## TASK REQUIREMENTS
1. In the mailing-list thread, what kind of semantics does folio_end_read() use to set the uptodate bit and clear the locked bit?
2. Rewrite the mailing-list thread from "On Fri, Feb" up to and including "looking into this!", changing "writeup" to "description".

On Fri, Feb 6, 2026 at 11:16 PM Wei Gao <wegao@suse.com> wrote:
>
> On Tue, Dec 23, 2025 at 08:31:57PM -0500, Sasha Levin wrote:
> > On Tue, Dec 23, 2025 at 05:12:09PM -0800, Joanne Koong wrote:
> > > On Tue, Dec 23, 2025 at 2:30 PM Sasha Levin <sashal@kernel.org> wrote:
> > > >
> > >
> > > Hi Sasha,
> > >
> > > Thanks for your patch and for the detailed writeup.
> >
> > Thanks for looking into this!
> >
> > > > When iomap uses large folios, per-block uptodate tracking is managed via
> > > > iomap_folio_state (ifs). A race condition can cause the ifs uptodate bits
> > > > to become inconsistent with the folio's uptodate flag.
> > > >
> > > > The race occurs because folio_end_read() uses XOR semantics to atomically
> > > > set the uptodate bit and clear the locked bit:
> > > >
> > > >   Thread A (read completion):          Thread B (concurrent write):
> > > >   --------------------------------     --------------------------------
> > > >   iomap_finish_folio_read()
> > > >     spin_lock(state_lock)
> > > >     ifs_set_range_uptodate() -> true
> > > >     spin_unlock(state_lock)
> > > >                                        iomap_set_range_uptodate()
> > > >                                          spin_lock(state_lock)
> > > >                                          ifs_set_range_uptodate() -> true
> > > >                                          spin_unlock(state_lock)
> > > >                                          folio_mark_uptodate(folio)
> > > >     folio_end_read(folio, true)
> > > >       folio_xor_flags()  // XOR CLEARS uptodate!

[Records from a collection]
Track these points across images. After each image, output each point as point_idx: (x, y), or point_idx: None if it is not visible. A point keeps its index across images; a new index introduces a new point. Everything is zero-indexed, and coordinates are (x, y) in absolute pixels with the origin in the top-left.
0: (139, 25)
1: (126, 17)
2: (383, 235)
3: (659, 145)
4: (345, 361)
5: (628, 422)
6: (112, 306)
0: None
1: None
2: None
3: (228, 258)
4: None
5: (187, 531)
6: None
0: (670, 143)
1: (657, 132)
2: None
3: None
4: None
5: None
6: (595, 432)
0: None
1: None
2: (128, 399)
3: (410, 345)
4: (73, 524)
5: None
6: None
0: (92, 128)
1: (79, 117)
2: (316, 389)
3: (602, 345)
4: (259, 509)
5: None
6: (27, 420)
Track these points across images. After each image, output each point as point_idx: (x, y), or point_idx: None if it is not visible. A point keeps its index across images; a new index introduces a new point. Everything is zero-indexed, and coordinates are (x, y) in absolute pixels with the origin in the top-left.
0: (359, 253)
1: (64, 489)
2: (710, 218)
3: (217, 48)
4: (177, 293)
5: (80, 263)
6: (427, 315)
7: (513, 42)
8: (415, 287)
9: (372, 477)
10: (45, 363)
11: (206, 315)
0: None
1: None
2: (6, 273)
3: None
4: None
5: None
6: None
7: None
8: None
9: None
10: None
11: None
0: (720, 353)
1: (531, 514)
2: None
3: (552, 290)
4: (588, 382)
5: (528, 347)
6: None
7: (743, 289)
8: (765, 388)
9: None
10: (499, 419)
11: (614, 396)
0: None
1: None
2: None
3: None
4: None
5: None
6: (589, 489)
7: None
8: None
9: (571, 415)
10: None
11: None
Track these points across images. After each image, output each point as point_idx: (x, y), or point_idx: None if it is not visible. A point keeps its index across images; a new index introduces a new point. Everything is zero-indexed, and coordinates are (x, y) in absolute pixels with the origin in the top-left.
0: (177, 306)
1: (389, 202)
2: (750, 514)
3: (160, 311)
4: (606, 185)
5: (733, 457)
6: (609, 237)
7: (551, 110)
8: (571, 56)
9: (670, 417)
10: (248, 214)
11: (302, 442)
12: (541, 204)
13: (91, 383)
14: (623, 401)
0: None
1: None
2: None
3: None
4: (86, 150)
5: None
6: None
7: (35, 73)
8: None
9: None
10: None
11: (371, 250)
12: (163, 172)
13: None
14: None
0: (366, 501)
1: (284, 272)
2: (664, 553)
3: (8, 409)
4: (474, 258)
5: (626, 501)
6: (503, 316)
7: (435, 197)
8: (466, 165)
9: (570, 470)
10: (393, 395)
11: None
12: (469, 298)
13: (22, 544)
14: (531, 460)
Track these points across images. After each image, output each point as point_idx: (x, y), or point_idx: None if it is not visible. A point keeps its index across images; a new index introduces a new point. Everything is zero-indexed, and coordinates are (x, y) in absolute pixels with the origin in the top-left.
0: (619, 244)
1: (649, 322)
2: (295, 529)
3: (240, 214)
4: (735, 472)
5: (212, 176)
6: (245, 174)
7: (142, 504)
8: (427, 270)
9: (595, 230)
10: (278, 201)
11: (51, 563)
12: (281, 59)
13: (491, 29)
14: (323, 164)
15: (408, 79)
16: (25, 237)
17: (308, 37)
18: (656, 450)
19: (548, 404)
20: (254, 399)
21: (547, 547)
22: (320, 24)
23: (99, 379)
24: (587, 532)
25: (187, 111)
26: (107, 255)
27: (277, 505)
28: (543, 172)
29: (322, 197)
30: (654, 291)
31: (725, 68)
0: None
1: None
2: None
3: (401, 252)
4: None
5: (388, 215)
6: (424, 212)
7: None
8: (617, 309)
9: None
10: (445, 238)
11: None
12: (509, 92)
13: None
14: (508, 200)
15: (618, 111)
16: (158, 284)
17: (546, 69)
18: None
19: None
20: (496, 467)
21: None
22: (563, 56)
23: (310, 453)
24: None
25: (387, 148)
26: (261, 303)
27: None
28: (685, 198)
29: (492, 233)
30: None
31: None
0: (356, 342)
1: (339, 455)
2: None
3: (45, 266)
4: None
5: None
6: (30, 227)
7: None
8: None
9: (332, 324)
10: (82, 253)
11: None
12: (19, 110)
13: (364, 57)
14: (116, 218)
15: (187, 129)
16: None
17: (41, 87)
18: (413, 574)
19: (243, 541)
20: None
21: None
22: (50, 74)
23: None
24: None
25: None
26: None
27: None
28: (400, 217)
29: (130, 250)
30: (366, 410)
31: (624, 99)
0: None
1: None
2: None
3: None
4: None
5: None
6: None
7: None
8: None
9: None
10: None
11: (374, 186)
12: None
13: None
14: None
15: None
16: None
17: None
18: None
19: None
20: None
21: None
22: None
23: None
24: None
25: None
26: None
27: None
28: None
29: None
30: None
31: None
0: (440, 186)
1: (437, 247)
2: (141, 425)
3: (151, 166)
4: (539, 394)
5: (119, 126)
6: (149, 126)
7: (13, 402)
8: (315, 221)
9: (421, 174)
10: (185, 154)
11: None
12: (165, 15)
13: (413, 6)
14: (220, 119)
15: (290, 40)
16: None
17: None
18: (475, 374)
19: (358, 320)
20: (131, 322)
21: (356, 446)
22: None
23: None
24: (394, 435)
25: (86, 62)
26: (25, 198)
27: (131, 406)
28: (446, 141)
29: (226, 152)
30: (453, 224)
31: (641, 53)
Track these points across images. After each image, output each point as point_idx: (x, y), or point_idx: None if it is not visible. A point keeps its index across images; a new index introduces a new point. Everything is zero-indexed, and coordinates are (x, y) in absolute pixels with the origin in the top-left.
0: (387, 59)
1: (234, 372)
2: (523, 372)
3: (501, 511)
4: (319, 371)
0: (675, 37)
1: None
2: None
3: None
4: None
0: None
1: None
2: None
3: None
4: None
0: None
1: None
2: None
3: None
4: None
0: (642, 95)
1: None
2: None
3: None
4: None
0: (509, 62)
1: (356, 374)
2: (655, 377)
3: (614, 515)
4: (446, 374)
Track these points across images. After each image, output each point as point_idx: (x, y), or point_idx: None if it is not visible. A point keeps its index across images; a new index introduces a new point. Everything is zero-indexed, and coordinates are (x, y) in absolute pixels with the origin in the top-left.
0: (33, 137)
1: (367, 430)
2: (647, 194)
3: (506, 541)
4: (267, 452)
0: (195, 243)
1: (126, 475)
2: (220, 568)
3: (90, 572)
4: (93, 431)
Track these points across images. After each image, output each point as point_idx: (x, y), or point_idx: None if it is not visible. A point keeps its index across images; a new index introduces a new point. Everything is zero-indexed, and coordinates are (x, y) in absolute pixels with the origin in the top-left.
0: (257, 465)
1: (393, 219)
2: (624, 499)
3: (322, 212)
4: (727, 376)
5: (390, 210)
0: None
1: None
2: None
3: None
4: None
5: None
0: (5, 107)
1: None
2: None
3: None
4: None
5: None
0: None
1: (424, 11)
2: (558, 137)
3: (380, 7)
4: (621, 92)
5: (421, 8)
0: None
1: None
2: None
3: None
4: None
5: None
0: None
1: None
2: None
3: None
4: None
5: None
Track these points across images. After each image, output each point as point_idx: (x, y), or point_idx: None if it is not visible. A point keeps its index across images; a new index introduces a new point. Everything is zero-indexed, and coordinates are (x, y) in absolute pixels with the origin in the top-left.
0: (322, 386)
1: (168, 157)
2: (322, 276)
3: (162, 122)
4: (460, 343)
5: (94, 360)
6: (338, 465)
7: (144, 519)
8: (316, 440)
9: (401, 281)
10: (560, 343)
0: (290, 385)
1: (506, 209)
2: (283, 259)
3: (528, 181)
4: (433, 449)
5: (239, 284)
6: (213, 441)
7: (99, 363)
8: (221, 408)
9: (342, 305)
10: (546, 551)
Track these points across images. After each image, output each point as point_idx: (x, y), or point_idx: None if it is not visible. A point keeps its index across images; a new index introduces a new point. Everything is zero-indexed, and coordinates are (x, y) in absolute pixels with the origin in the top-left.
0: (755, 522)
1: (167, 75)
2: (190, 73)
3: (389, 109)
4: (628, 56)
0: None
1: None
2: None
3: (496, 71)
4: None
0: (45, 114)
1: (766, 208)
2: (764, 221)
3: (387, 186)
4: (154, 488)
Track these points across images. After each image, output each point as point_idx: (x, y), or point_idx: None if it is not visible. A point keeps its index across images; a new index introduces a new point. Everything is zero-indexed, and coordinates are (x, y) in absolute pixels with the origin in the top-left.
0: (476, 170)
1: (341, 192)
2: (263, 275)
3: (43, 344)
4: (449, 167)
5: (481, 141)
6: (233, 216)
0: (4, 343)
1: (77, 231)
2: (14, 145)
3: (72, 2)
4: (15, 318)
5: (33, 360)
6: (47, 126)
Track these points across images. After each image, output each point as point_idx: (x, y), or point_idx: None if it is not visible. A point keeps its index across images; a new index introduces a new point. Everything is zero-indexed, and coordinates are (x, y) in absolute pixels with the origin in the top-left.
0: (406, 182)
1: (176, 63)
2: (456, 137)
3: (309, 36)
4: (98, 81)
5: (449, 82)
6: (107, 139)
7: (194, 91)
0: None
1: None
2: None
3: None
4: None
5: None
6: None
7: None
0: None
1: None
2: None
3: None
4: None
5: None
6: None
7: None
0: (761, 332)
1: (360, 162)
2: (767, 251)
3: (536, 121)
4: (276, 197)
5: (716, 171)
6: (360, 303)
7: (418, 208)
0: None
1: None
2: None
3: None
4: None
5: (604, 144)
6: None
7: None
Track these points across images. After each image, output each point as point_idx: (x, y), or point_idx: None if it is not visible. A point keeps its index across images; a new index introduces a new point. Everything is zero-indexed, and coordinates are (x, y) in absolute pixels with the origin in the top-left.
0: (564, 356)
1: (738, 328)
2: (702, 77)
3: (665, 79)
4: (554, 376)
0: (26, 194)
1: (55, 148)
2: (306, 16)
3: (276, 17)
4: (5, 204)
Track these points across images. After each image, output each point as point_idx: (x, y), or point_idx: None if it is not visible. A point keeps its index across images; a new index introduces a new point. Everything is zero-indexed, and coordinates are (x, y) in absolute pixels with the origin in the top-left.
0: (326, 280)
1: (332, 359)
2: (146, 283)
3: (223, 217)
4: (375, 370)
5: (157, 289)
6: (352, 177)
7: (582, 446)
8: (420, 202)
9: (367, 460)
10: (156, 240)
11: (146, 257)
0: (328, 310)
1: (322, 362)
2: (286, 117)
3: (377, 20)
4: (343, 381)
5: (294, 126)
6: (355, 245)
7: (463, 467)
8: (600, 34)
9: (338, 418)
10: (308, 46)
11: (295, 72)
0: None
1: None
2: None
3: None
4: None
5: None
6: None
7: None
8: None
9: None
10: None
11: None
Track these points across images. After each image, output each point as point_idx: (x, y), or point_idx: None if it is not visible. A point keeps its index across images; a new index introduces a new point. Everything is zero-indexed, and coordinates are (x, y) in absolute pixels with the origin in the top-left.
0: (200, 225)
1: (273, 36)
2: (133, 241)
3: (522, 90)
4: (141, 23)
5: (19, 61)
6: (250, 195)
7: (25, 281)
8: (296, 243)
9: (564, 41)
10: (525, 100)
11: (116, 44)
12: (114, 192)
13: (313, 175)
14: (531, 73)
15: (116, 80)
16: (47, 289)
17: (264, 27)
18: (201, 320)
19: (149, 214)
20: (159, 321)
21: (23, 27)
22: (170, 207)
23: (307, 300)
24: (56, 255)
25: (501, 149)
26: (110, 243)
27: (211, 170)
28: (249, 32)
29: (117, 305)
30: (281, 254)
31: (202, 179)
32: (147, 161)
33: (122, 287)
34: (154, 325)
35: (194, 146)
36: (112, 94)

## EXERCISE RESPONSES
1. XOR semantics

2.
On Fri, Feb 6, 2026 at 11:16 PM Wei Gao <wegao@suse.com> wrote:
>
> On Tue, Dec 23, 2025 at 08:31:57PM -0500, Sasha Levin wrote:
> > On Tue, Dec 23, 2025 at 05:12:09PM -0800, Joanne Koong wrote:
> > > On Tue, Dec 23, 2025 at 2:30 PM Sasha Levin <sashal@kernel.org> wrote:
> > > >
> > >
> > > Hi Sasha,
> > >
> > > Thanks for your patch and for the detailed description.
> >
> > Thanks for looking into this!